Work to complete
Among the entries below, find every line that has "rashoda" and pull it out.

Data shown
^^^^^^^^
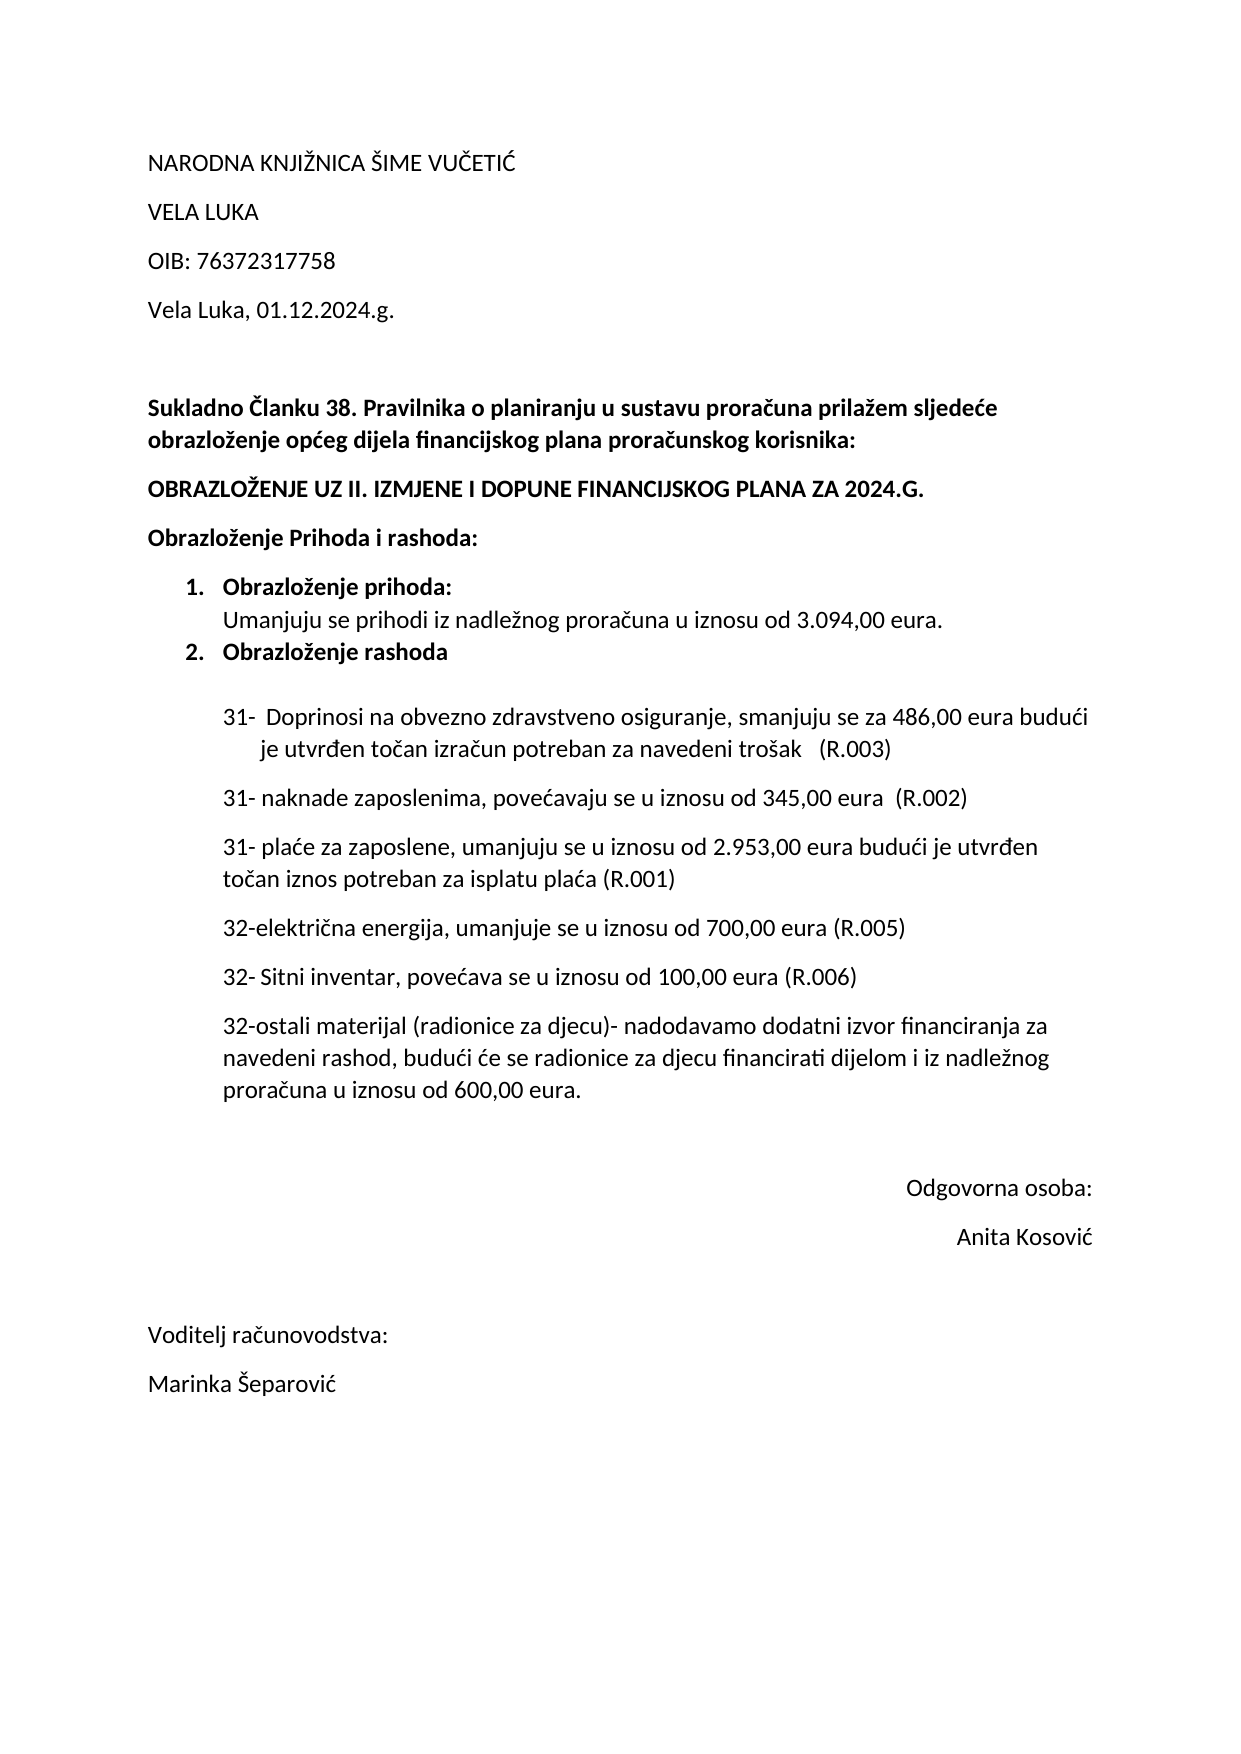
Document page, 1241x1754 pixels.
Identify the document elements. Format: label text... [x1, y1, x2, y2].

text 31- naknade zaposlenima, povećavaju se u iznosu od 345,00 eura (R.002) [223, 782, 1093, 812]
text OBRAZLOŽENJE UZ II. IZMJENE I DOPUNE FINANCIJSKOG PLANA ZA 2024.G. [148, 474, 1093, 504]
list Umanjuju se prihodi iz nadležnog proračuna u iznosu od 3.094,00 eura. [223, 604, 1093, 634]
list Doprinosi na obvezno zdravstveno osiguranje, smanjuju se za 486,00 eura budući je utvrđen točan izračun potreban za navedeni trošak (R.003) [223, 701, 1093, 763]
list Obrazloženje prihoda: [185, 572, 1093, 602]
text Sukladno Članku 38. Pravilnika o planiranju u sustavu proračuna prilažem sljedeće obrazloženje općeg dijela financijskog plana proračunskog korisnika: [148, 392, 1093, 455]
text NARODNA KNJIŽNICA ŠIME VUČETIĆ [148, 148, 1093, 178]
text 31- plaće za zaposlene, umanjuju se u iznosu od 2.953,00 eura budući je utvrđen točan iznos potreban za isplatu plaća (R.001) [223, 831, 1093, 894]
text Anita Kosović [148, 1222, 1093, 1252]
text Odgovorna osoba: [148, 1173, 1093, 1203]
text 32-ostali materijal (radionice za djecu)- nadodavamo dodatni izvor financiranja za navedeni rashod, budući će se radionice za djecu financirati dijelom i iz nadležnog proračuna u iznosu od 600,00 eura. [223, 1010, 1093, 1105]
text Voditelj računovodstva: [148, 1319, 1093, 1350]
text 32-električna energija, umanjuje se u iznosu od 700,00 eura (R.005) [223, 912, 1093, 943]
text Obrazloženje Prihoda i rashoda: [148, 523, 1093, 553]
text VELA LUKA [148, 197, 1093, 227]
text Vela Luka, 01.12.2024.g. [148, 294, 1093, 325]
text OIB: 76372317758 [148, 246, 1093, 276]
list Sitni inventar, povećava se u iznosu od 100,00 eura (R.006) [223, 961, 1093, 992]
list Obrazloženje rashoda [185, 636, 1093, 667]
text Marinka Šeparović [148, 1368, 1093, 1399]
^^^^^^^^
Exercise answer
text Obrazloženje Prihoda i rashoda: [148, 523, 1093, 553]
list Obrazloženje rashoda [185, 636, 1093, 667]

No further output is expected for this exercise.